City considers expanding definition of CDBG funds in economic development quest

       It's still early in the process, but the city has begun looking at ways to use federal Community Development Block Grant (CDBG) funds to help businesses and/or foster historic preservation.
       Initial plans are being worked out between Housing Development - which has traditionally disbursed the CDBG funds that come to Colorado Springs - and the city's recently formed Office of Economic Vitality & Development.
       Input will be sought from the public at some point. “We won't just say 'Here's our plan, here you go,'” commented Valorie Jordan, director of Housing Development.
       One probable plan proposal, she said, will be that of offering low-interest loans to businesses, similar to the approach used in revitalizing Old Colorado City 30-some years ago. However, the thinking this time is to make that program citywide, she said.
       City Councilmember Lisa Czelatdko, whose District 3 includes the older Westside, took the lead in initiating both the CDBG ideas. Nationwide, “some great things for historic preservation have been done with CDBG money,” she said. As for such funds helping businesses, she said she set out a few weeks ago “to see if economic development assistance from housing redevelopment can be utilized” in that way and learned from Jordan that the answer is yes. All that's lacking is “a program to make it happen,” the administrator explained.
       The current CDBG goal, as stated on the city website, is “to develop viable urban communities by providing decent housing and a suitable living environment and expanding economic opportunities, principally for persons of low and moderate income.”

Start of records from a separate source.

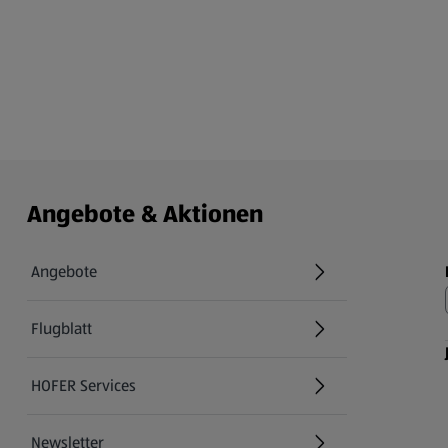
Angebote & Aktionen
Angebote
Flugblatt
HOFER Services
Newsletter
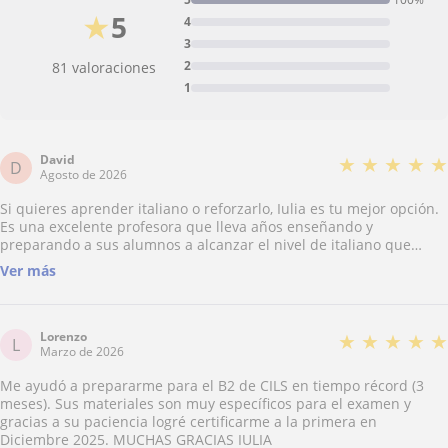
★
5
4
3
2
81 valoraciones
1
David
★
★
★
★
★
D
Agosto de 2026
Si quieres aprender italiano o reforzarlo, Iulia es tu mejor opción.
Es una excelente profesora que lleva años enseñando y
preparando a sus alumnos a alcanzar el nivel de italiano que
desean. En mi caso, Iulia me ha ayudado muchísimo a preparar
Ver más
los exámenes oficiales de certificaciones de italiano. Además se
adapta al alumno y a sus necesidades y su método es muy eficaz y
profesional, abarcando desde explicaciones de gramática hasta
las expresiones más coloquiales que se usan en italiano. Iulia no
Lorenzo
★
★
★
★
★
L
te defraudará. La recomiendo al 100%.
Marzo de 2026
Me ayudó a prepararme para el B2 de CILS en tiempo récord (3
meses). Sus materiales son muy específicos para el examen y
gracias a su paciencia logré certificarme a la primera en
Diciembre 2025. MUCHAS GRACIAS IULIA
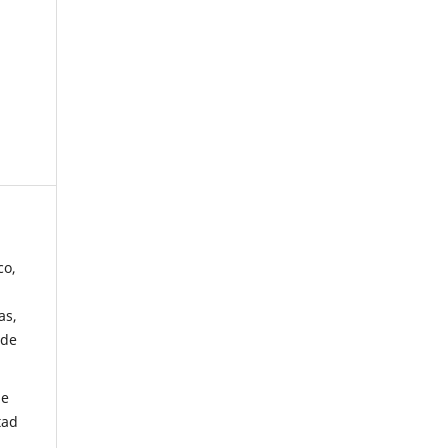
co,
as,
 de
de
tad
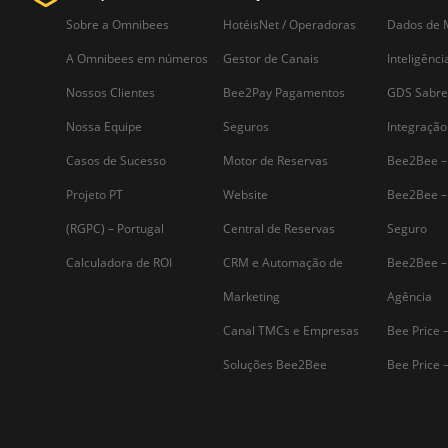
que conecta os estabelecimentos
hoteleiros aos seus clientes através de
diversos canais de venda. Em um
mercado cada vez mais competitivo,
entender…
Assine nossa
Newsletter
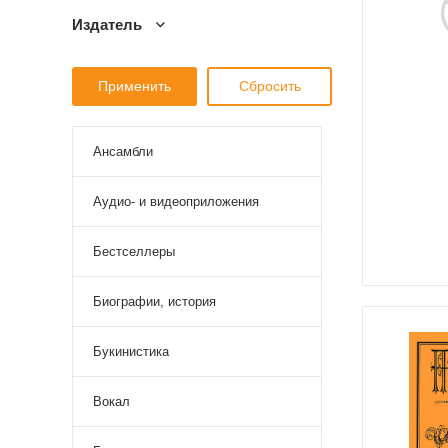
Издатель
Ансамбли
Аудио- и видеоприложения
Бестселлеры
Биографии, история
Букинистика
Вокал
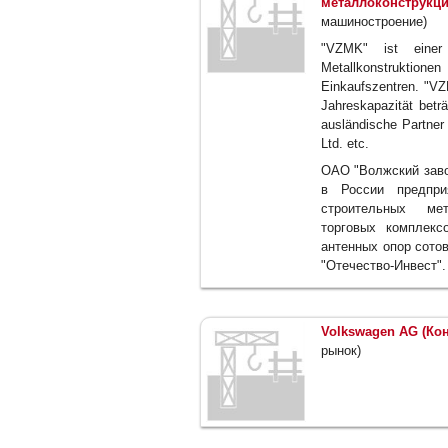
металлоконструкци
машиностроение)
"VZMK" ist einer 
Metallkonstrukti
Einkaufszentren. "VZ
Jahreskapazität betr
ausländische Partne
Ltd. etc.
ОАО "Волжский заво
в России предпри
строительных мет
торговых комплекс
антенных опор сото
"Отечество-Инвест".
Volkswagen AG (Ко
рынок)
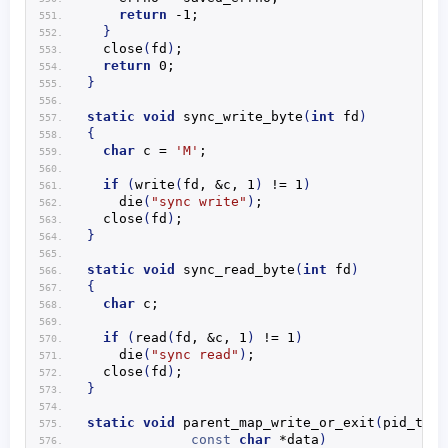
return
 -1;
}
close
(
fd
)
;
return
 0;
}
static
void
sync_write_byte
(
int
 fd
)
{
char
 c = 
'M'
;
if
(
write
(
fd, &c, 1
)
 != 1
)
die
(
"sync write"
)
;
close
(
fd
)
;
}
static
void
sync_read_byte
(
int
 fd
)
{
char
 c;
if
(
read
(
fd, &c, 1
)
 != 1
)
die
(
"sync read"
)
;
close
(
fd
)
;
}
static
void
parent_map_write_or_exit
(
pid_t ch
const
char
 *data
)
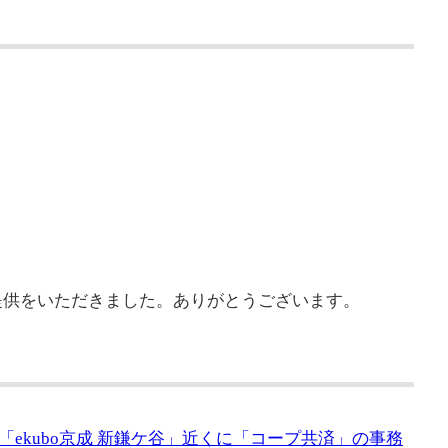
提供をいただきました。ありがとうございます。
ekubo京成 新鎌ケ谷」近くに「コープ共済」の事務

       In 2011, the federal department of Housing and Urban Development (HUD) gave Colorado Springs a total of $2,327,618 in CDBG funds. How much of this might be set aside for business/historical eligibility is yet to be determined.
       On the Westside, for some 30 years, a portion of the city CDBG funds has been dedicated annually to a Neighborhood Strategy Area (one of several NSA's in the city, that was designated mainly because of its aging infrastructure and its residents' relatively low income levels). For the Westside, CDBG assistance has typically included housing rehabilitation and street improvements (mainly curb, gutter and sidewalks).
       In her CDBG research, Czelatdko found a HUD document titled “Preserving America,” which tells how historic preservation and “heritage tourism” are eligible for CDBG funding and lists communities nationwide that have used it for those purposes. Recently, she suggested that $10,000 from CDBG could be directed specifically for the Westside historic overlay that's been under discussion for several years.
       Support on the preservation side has come from Dave Hughes (who helped lead past Old Colorado City renovation efforts) and Or-ganization of Westside Neighbors (OWN) President Welling Clark. When Czelatdko told them that historic preservation is not listed in the city's strategic plan or as part of the housing policies, Hughes brought out the 1980 Westside Plan, a city ordinance that has a section titled “Preserve Historical Architecture” followed by: “Preserve, enhance, and facilitate the use of the Westside's historical and architectually significant buildings.”
       And, Clark produced a spreadsheet listing state/ national regulations that back the principle of using CDBG funds for preservation.